12.12.2012

EPIC 2020


If you haven’t showed the Epic 2020 video to your class yet, you must. It’s such a brilliant, yet controversial study regarding the direction of education over the next eight years. It carefully lays out the achievements in recent years in education (Sal Khan, MOOCs Udacity, badges, etc) and talks about 2012 as the threshold year for moving education to the web for all, for FREE. This democratizing of education is worth considering especially given two things: the declining test scores of US students, and the outrageous costs of colleges which are making schools harder and harder to afford, while they are becoming more and more selective. Epic 2020 offers an innovative solution to both of these problems. To open up the discussion, I began my class with this document about the absurdities in the current system of higher education. I had previously shown this video of Will Mcavoy from HBO’s The Newsroom which addressed the US’s problems in student test scores (a fact we revisited). Then, after watching Epic 2020 I opened up the room to discussion…


It was amazing to watch my students, whom we often call digital natives, struggle to consider the feasibility of an alternate online educational option. Some nodded their heads in agreement while my seniors immediately felt depressed. The college process had recently left a bitter taste in their mouths, and I was forcing them to consider the value of that diploma AND the price at which it comes.  

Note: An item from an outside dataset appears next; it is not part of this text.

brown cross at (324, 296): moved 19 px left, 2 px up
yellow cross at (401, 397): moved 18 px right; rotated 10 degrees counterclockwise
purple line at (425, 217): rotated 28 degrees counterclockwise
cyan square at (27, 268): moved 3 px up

My US History class happened to be studying the Gilded Age and the following day, we had an open discussion about wealth during the Gilded Age with a focus on Andrew Carnegie’s Gospel of Wealth and Horatio Alger’s rags to riches narratives. I used this graphic regarding wealth in Congress, this graphic about inequality in the United States, and these graphics about corporate profits and tax rates, to prove that we are truly living in a second Gilded Age. When one student astutely connected this lesson to the EPIC video, he concluded that we wouldn’t be moving toward the vision laid out in the video because the elite will invest their time and money into ensuring that the existing structure, which benefits them, will be there for their kids and grand kids. You can imagine the reaction of the other students. Minds were blown.